• _Exercise objective_: Below are records to reproduce in full; copy them exactly but keep the pictures out.

(Entries taken from a collection)
-- -- --
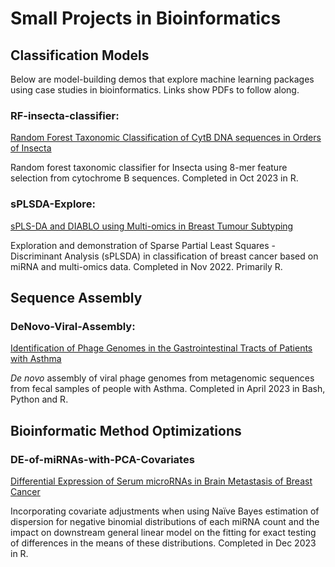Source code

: # Small Projects in Bioinformatics

## Classification Models

Below are model-building demos that explore machine learning packages using case studies in bioinformatics. Links show PDFs to follow along.

### RF-insecta-classifier:
[Random Forest Taxonomic Classification of CytB DNA sequences in Orders of Insecta](https://github.com/Lespernater/small-projects/blob/main/RF-insecta-classifier/RF-insecta-classifier.pdf)

Random forest taxonomic classifier for Insecta using 8-mer feature selection from cytochrome B sequences. Completed in Oct 2023 in R.

### sPLSDA-Explore:
[sPLS-DA and DIABLO using Multi-omics in Breast Tumour Subtyping](https://github.com/Lespernater/small-projects/blob/main/sPLSDA-Explore/sPLSDA.pdf)

Exploration and demonstration of Sparse Partial Least Squares - Discriminant Analysis (sPLSDA) in classification of breast cancer based on miRNA and multi-omics data. Completed in Nov 2022. Primarily R.

## Sequence Assembly

### DeNovo-Viral-Assembly:
[Identification of Phage Genomes in the Gastrointestinal Tracts of Patients with Asthma](https://github.com/Lespernater/small-projects/blob/main/DeNovo-Viral-Assembly/De_Novo_Viral_Assembly_Report.pdf)

*De novo* assembly of viral phage genomes from metagenomic sequences from fecal samples of people with Asthma. Completed in April 2023 in Bash, Python and R.

## Bioinformatic Method Optimizations

### DE-of-miRNAs-with-PCA-Covariates
[Differential Expression of Serum microRNAs in Brain Metastasis of Breast Cancer](https://github.com/Lespernater/small-projects/blob/main/DE-of-miRNAs-with-PCA-Covariates/Differential%20Expression%20of%20Serum%20microRNAs%20in%20Brain%20Metastasis%20of%20Brest%20Cancer.pdf)

Incorporating covariate adjustments when using Naïve Bayes estimation of dispersion for negative binomial distributions of each miRNA count and the impact on downstream general linear model on the fitting for exact testing of differences in the means of these distributions. Completed in Dec 2023 in R.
-- -- --
• _Output of the exercise_:
Source code

: # Small Projects in Bioinformatics

## Classification Models

Below are model-building demos that explore machine learning packages using case studies in bioinformatics. Links show PDFs to follow along.

### RF-insecta-classifier:
[Random Forest Taxonomic Classification of CytB DNA sequences in Orders of Insecta](https://github.com/Lespernater/small-projects/blob/main/RF-insecta-classifier/RF-insecta-classifier.pdf)

Random forest taxonomic classifier for Insecta using 8-mer feature selection from cytochrome B sequences. Completed in Oct 2023 in R.

### sPLSDA-Explore:
[sPLS-DA and DIABLO using Multi-omics in Breast Tumour Subtyping](https://github.com/Lespernater/small-projects/blob/main/sPLSDA-Explore/sPLSDA.pdf)

Exploration and demonstration of Sparse Partial Least Squares - Discriminant Analysis (sPLSDA) in classification of breast cancer based on miRNA and multi-omics data. Completed in Nov 2022. Primarily R.

## Sequence Assembly

### DeNovo-Viral-Assembly:
[Identification of Phage Genomes in the Gastrointestinal Tracts of Patients with Asthma](https://github.com/Lespernater/small-projects/blob/main/DeNovo-Viral-Assembly/De_Novo_Viral_Assembly_Report.pdf)

*De novo* assembly of viral phage genomes from metagenomic sequences from fecal samples of people with Asthma. Completed in April 2023 in Bash, Python and R.

## Bioinformatic Method Optimizations

### DE-of-miRNAs-with-PCA-Covariates
[Differential Expression of Serum microRNAs in Brain Metastasis of Breast Cancer](https://github.com/Lespernater/small-projects/blob/main/DE-of-miRNAs-with-PCA-Covariates/Differential%20Expression%20of%20Serum%20microRNAs%20in%20Brain%20Metastasis%20of%20Brest%20Cancer.pdf)

Incorporating covariate adjustments when using Naïve Bayes estimation of dispersion for negative binomial distributions of each miRNA count and the impact on downstream general linear model on the fitting for exact testing of differences in the means of these distributions. Completed in Dec 2023 in R.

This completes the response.